Теперь пришло время скачек! Жрец махнул куском белой ткани, и в то же мгновение упала веревка, преграждавшая путь колесницам. Возничие заставили коней рвануть с места. Грохочущие махины полетели по арене. Лошади разных мастей шли ровным галопом. Раздавались яростные крики, что пересиливали шум от грохота колесниц и от топота копыт сотни лошадей…
Двери камеры отворились, и первым внутрь вошел надсмотрщик с факелом в руке.
Заключенные закрылись руками. Яркий свет резанул им по глазам. В камеру вошли вслед за факелоносцем трое людей.
– Децебал? – спросил один из них и подошел к Кирну. – Вставай!
– Это я Децебал! – дак поднялся с каменного пола.

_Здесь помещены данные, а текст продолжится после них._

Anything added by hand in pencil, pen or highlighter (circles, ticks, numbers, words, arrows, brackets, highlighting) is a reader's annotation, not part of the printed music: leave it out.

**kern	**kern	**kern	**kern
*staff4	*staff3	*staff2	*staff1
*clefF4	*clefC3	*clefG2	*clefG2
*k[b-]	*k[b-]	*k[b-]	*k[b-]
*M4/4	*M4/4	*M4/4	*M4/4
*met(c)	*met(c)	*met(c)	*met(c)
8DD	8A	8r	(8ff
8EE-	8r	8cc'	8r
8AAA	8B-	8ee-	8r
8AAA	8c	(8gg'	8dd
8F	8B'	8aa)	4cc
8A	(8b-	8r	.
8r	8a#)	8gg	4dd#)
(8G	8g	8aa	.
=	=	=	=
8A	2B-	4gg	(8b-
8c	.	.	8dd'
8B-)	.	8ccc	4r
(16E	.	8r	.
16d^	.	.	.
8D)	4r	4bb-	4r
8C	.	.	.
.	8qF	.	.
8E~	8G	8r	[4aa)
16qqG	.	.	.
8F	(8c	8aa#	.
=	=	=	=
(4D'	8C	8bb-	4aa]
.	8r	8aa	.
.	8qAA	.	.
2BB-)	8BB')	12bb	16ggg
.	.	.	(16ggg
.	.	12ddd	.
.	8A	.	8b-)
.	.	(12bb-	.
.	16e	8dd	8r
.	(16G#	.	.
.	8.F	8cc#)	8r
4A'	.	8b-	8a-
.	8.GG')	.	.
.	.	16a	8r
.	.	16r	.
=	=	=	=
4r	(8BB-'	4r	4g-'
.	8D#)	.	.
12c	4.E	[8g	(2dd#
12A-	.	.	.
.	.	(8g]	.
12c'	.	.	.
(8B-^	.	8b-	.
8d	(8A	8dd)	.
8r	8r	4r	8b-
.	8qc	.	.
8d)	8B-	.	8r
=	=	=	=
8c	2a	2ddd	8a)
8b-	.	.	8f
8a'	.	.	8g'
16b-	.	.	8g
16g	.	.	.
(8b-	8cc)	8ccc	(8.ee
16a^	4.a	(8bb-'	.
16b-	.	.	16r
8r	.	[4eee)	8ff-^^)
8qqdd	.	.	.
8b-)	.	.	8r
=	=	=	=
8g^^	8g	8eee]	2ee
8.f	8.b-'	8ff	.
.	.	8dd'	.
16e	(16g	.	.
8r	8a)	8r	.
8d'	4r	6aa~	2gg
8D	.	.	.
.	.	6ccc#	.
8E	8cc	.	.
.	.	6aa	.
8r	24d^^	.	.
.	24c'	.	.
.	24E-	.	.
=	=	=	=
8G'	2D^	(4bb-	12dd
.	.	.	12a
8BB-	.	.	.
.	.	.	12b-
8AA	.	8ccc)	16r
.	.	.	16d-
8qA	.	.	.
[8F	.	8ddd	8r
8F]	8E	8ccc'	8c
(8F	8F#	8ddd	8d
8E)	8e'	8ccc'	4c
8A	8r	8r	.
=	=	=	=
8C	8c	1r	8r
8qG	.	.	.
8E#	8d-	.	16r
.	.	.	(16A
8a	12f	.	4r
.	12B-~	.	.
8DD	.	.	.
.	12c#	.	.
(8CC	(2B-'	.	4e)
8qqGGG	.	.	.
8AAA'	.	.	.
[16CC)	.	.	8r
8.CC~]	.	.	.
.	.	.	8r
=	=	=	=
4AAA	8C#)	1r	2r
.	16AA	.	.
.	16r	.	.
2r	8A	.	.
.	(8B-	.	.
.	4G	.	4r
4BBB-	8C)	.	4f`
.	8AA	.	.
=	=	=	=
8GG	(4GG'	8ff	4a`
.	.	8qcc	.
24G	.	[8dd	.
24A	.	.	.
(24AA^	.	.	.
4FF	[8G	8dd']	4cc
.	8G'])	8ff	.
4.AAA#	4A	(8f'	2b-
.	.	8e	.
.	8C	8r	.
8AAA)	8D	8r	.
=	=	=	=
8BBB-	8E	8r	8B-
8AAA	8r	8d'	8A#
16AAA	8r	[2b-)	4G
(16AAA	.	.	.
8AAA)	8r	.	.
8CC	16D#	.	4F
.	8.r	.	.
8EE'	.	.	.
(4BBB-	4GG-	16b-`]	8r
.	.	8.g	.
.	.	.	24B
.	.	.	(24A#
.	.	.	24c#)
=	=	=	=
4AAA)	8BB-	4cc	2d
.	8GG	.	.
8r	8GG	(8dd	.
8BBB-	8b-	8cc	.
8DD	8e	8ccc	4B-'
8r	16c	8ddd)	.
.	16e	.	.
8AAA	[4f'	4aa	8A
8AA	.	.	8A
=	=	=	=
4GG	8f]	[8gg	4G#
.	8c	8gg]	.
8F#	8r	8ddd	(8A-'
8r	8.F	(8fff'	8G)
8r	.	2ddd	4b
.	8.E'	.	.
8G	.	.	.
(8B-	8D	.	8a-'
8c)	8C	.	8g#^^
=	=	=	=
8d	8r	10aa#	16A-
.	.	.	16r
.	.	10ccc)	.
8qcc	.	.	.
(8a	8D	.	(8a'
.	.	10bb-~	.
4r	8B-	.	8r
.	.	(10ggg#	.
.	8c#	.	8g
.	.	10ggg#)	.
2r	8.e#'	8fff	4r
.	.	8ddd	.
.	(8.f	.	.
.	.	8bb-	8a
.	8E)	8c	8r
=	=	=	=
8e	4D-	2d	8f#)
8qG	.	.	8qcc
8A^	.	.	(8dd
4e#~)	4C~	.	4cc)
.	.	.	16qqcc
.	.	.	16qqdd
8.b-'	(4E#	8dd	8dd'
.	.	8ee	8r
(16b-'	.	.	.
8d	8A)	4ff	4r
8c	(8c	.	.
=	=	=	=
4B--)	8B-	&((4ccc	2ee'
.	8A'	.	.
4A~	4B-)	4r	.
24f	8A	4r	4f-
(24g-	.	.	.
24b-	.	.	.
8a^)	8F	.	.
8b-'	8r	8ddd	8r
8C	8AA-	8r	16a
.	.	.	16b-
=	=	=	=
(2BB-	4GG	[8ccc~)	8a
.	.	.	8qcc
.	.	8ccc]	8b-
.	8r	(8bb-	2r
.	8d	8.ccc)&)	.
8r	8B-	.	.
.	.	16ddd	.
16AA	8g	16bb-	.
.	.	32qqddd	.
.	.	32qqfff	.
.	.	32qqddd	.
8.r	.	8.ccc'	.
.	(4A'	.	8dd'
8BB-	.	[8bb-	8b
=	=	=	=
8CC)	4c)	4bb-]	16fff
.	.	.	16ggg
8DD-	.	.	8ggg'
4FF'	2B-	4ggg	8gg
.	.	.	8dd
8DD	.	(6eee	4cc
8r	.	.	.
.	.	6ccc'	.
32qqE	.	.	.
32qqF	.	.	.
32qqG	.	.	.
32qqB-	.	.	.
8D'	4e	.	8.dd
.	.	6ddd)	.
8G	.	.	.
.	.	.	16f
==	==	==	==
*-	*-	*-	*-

– Ты? Настоящий Геракл! Тогда пойдешь с нами.
– А куда вы его ведете? – Кирн стал подниматься вслед за Децебалом.
Но один из стражников сильной рукой вдавил его обратно.
– Ты пока сиди здесь. Твоя очередь еще придет!
Децебал покорно отправился за стражниками и последовал за факелоносцем. Он понял, что его вели в камеру пыток. Он уже знал, в чем его станут обвинять и какое признание нужно палачам. Конечно, теперь уже не стоило хранить тайну, так как это не могло никому повредить. Скорее всего, все гладиаторы или другие участники рабского заговора или погибли в те страшные дни в Помпеях, или сумели бежать. Он же не слышал, чтобы схватили Келада или кого-то из их ближайших соратников.
Но выдавать дак никого не собирался. Пусть римляне хоть в этом потерпят поражение. Страшные палачи Мамертина ничего от него не добьются.
Его втолкнули в большое помещение, ярко освещенное многочисленными факелами. Больше того яркий огонь пылал в большой жаровне на которой калились инструменты для пыток.
Возле этих страшных орудий стоял громадный палач, обнаженный по пояс в одной кожаной набедренной повязке. Мощное тело этого человека казалось красным от пляшущих огней большого пламени, и он напоминал скорее не человека, но демона подземного мира.